**ABOUT THIS TASK**
Output, exactly and alone, the lines from the one containing "ring dip: (128, 307)" through the last line of the material below, both ends included.

**EXERCISE MATERIAL**
-------------------------

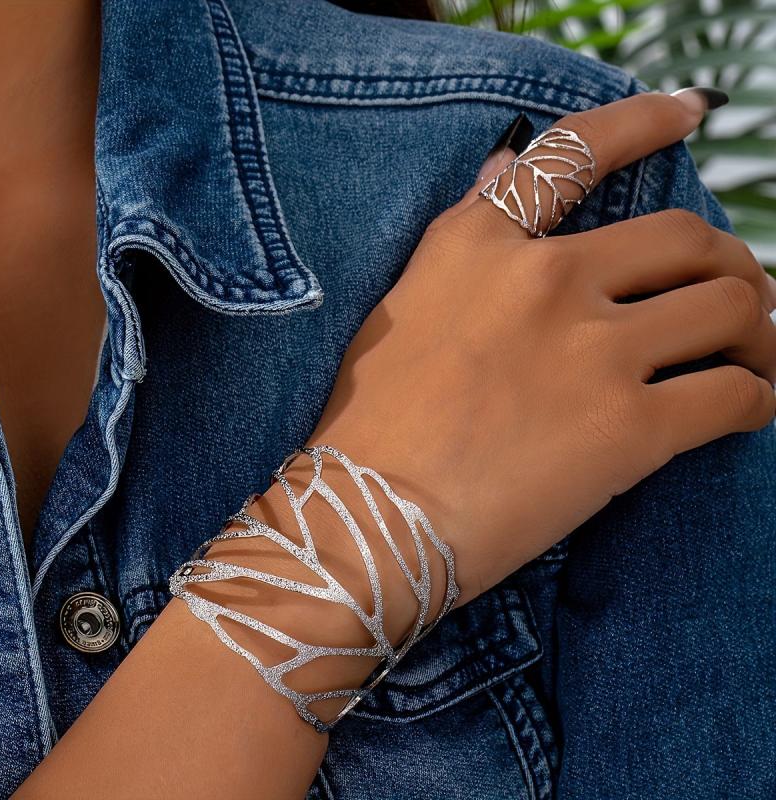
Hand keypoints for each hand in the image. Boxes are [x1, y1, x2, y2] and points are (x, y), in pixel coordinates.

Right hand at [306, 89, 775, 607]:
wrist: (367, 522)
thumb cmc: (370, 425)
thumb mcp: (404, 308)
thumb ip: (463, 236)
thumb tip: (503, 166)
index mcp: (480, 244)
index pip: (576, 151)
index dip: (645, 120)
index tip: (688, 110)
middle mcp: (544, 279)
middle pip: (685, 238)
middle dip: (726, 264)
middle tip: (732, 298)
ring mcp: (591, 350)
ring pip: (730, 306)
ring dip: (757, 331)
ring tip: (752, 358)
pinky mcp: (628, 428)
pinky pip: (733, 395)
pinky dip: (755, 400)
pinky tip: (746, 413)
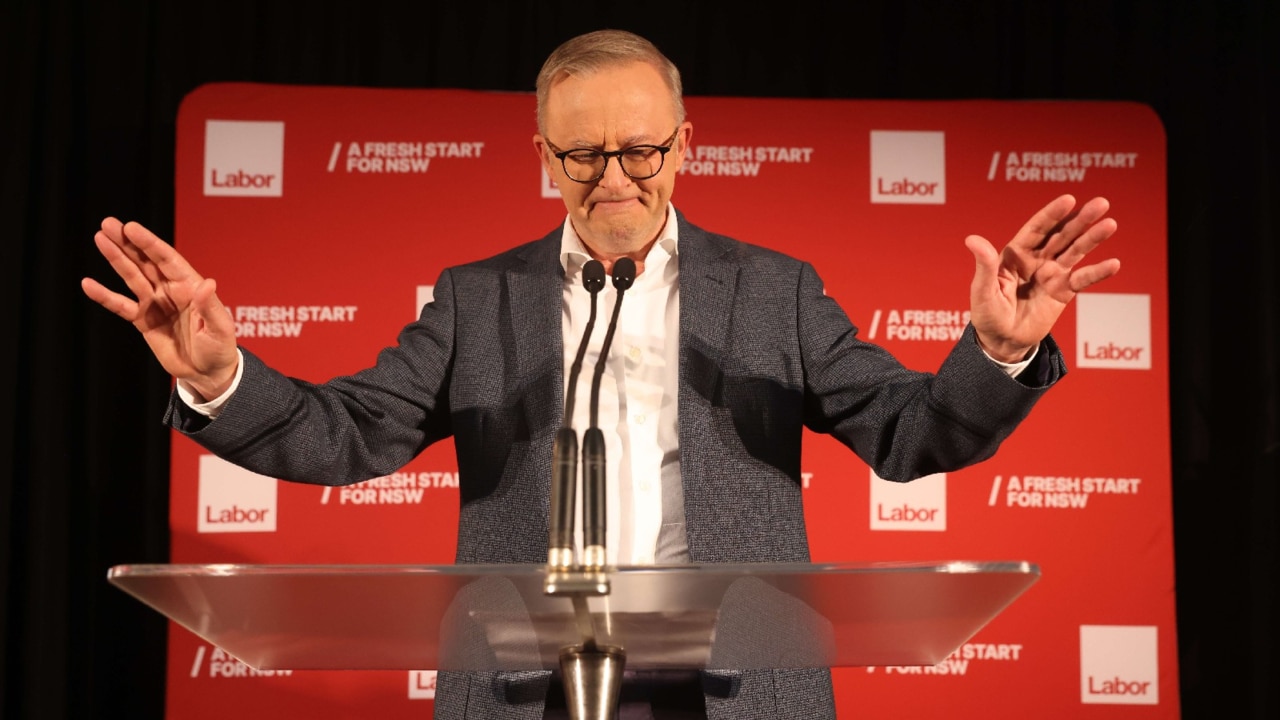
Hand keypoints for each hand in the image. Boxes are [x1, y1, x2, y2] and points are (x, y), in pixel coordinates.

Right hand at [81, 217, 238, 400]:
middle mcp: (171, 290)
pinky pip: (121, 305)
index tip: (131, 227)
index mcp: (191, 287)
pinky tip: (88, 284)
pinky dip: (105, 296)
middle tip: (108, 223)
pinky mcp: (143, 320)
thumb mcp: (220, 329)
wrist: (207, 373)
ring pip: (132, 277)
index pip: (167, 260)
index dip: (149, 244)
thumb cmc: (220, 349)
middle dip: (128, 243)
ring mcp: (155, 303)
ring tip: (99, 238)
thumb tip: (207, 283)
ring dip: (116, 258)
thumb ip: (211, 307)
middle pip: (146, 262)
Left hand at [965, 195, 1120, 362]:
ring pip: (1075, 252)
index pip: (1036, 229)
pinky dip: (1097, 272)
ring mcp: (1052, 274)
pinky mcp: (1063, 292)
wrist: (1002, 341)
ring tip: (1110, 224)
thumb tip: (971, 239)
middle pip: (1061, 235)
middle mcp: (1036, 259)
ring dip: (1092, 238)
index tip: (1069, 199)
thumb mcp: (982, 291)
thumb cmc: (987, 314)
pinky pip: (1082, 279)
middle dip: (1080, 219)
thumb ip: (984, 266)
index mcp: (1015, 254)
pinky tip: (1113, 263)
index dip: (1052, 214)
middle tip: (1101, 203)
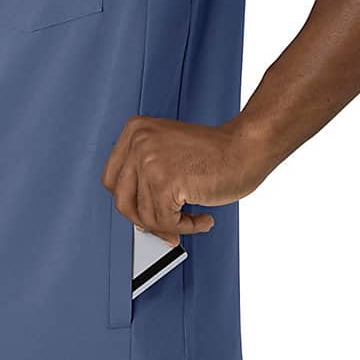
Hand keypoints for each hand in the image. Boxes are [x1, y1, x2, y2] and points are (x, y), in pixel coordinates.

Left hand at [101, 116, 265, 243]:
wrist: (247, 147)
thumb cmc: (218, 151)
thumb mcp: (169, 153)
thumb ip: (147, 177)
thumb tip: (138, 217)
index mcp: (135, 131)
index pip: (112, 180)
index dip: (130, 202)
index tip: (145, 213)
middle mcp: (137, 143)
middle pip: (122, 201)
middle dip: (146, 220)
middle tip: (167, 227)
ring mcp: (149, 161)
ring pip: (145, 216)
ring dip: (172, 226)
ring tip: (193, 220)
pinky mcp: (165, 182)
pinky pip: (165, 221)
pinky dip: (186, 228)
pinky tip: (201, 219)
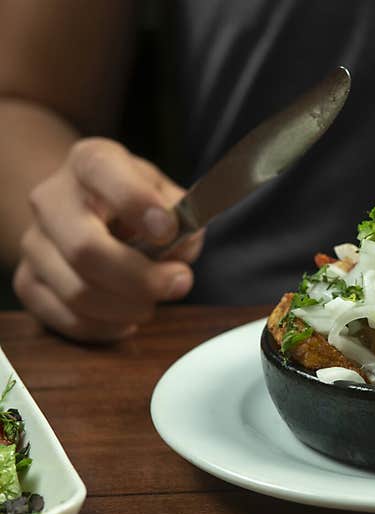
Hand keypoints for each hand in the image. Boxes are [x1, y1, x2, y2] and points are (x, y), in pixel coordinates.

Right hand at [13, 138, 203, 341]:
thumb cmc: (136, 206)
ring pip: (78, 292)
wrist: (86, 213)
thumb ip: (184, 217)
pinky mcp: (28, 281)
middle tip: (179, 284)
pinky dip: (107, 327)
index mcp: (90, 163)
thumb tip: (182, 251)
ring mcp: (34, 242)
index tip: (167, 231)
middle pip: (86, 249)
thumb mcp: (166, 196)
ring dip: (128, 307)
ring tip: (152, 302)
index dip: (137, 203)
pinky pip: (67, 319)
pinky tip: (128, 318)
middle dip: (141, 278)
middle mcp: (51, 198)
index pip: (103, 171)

-------------------------

**TASK RESPONSE**
ring dip: (128, 307)
ring tip: (152, 302)
index dip: (137, 203)
pinky pip: (67, 319)
pinky tip: (128, 318)
middle dip: (141, 278)
middle mcp: (51, 198)
index pip: (103, 171)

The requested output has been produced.